## PROBLEM DESCRIPTION
In the records, find each line where "left" occurs, and copy it.

## PROVIDED MATERIAL
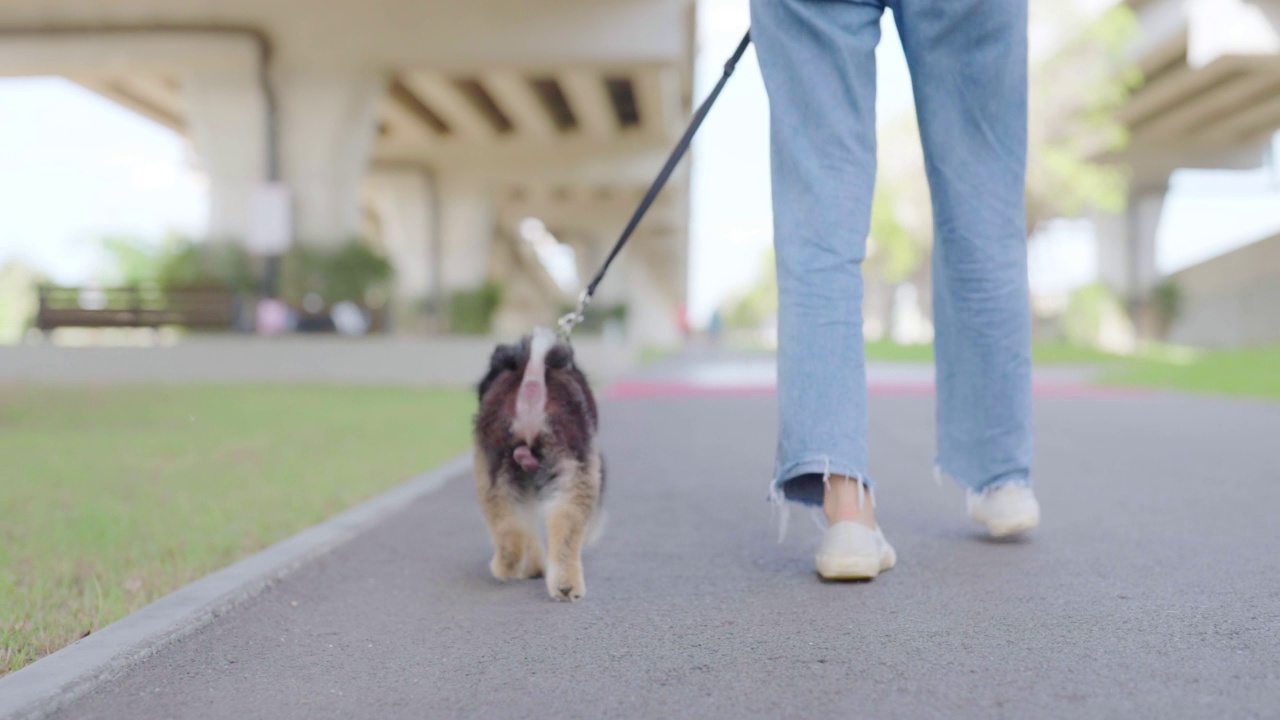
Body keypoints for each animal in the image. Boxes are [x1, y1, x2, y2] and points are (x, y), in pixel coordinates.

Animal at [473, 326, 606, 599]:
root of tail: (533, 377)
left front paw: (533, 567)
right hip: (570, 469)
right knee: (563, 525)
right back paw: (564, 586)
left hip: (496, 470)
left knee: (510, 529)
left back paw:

## WRITTEN ANSWER
left front paw: (533, 567)
left hip: (496, 470)
left knee: (510, 529)
left back paw:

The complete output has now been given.